5G-Produktion bei Sky
Sky hat in den vergangenen Monaten zwei große 5G-Produktionstests umgesetzt. Wie lautet das Resümee, welche weiteren Pläne verfolgt Sky in Sachen 5G? film-tv-video.de hat bei Alessandro Reitano, SVP Sports Production bei Sky Deutschland, nachgefragt.
Die 5G-Produktionstests von Sky hatten unterschiedliche Ansätze und Ziele. Einerseits ging es darum, eher die praktischen Produktionsaspekte auszuprobieren: Wie kann man mit 5G-Handys drehen und deren kabellose Live-Signale an die technische Infrastruktur einer TV-Produktion anbinden? Andererseits ging es um Bandbreiten, Netzqualität und Zuverlässigkeitsaspekte: Wie kann man unter diesen Aspekten 5G für TV-Produktionen nutzen?
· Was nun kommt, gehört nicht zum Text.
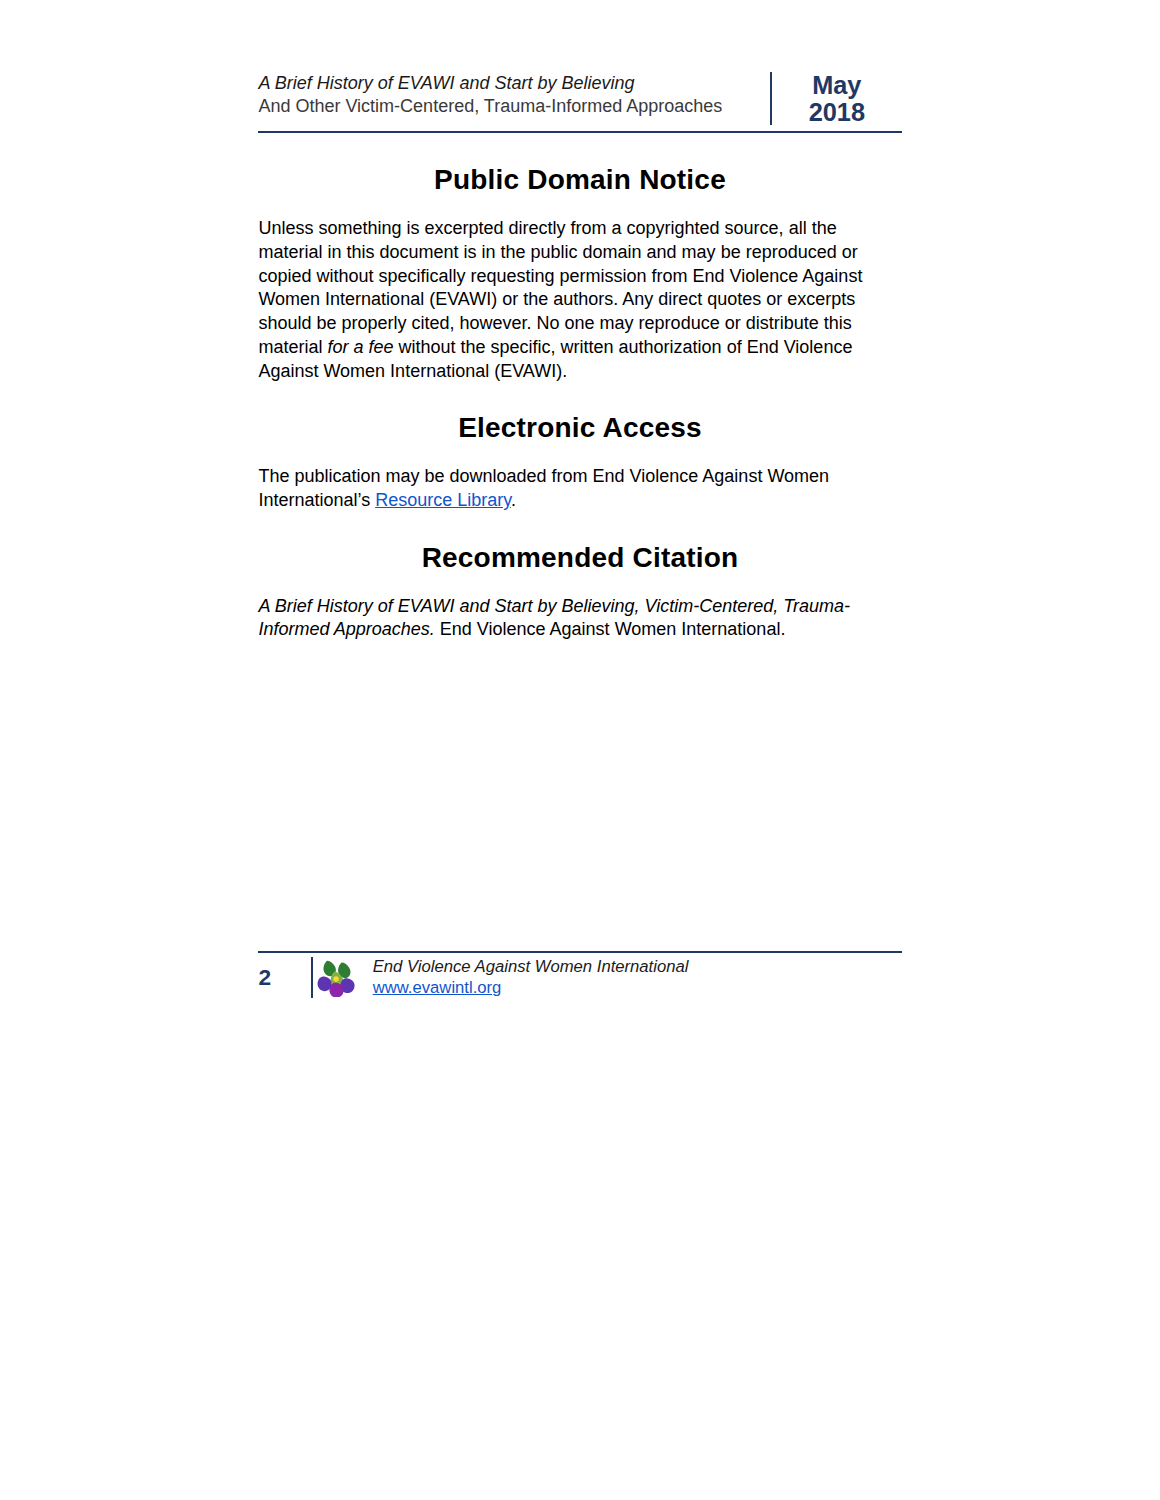| A Brief History of EVAWI and Start by Believing And Other Victim-Centered, Trauma-Informed Approaches | May 2018 |
Public Domain Notice
Unless something is excerpted directly from a copyrighted source, all the material in this document is in the public domain and may be reproduced or copied without specifically requesting permission from End Violence Against Women International (EVAWI) or the authors. Any direct quotes or excerpts should be properly cited, however. No one may reproduce or distribute this material for a fee without the specific, written authorization of End Violence Against Women International (EVAWI).
Electronic Access
The publication may be downloaded from End Violence Against Women International’s Resource Library.
Recommended Citation
A Brief History of EVAWI and Start by Believing, Victim-Centered, Trauma-Informed Approaches. End Violence Against Women International.
| 2 | | End Violence Against Women International www.evawintl.org |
Im ersten eher produktionszentrierten Pilotprojekt produzierte Sky ein Handball-Bundesligaspiel in Flensburg in 5G und kooperierte dabei mit dem Telekom-Anbieter O2. Die 5G-Produktion fand parallel zu einer klassischen TV-Produktion statt, das Ergebnis konnten die Zuschauer als Livestream verfolgen. Im Fokus stand es, die Multikameraproduktion mit 5G-Smartphones unter Live-Bedingungen praktisch zu testen (Kurzmeldung).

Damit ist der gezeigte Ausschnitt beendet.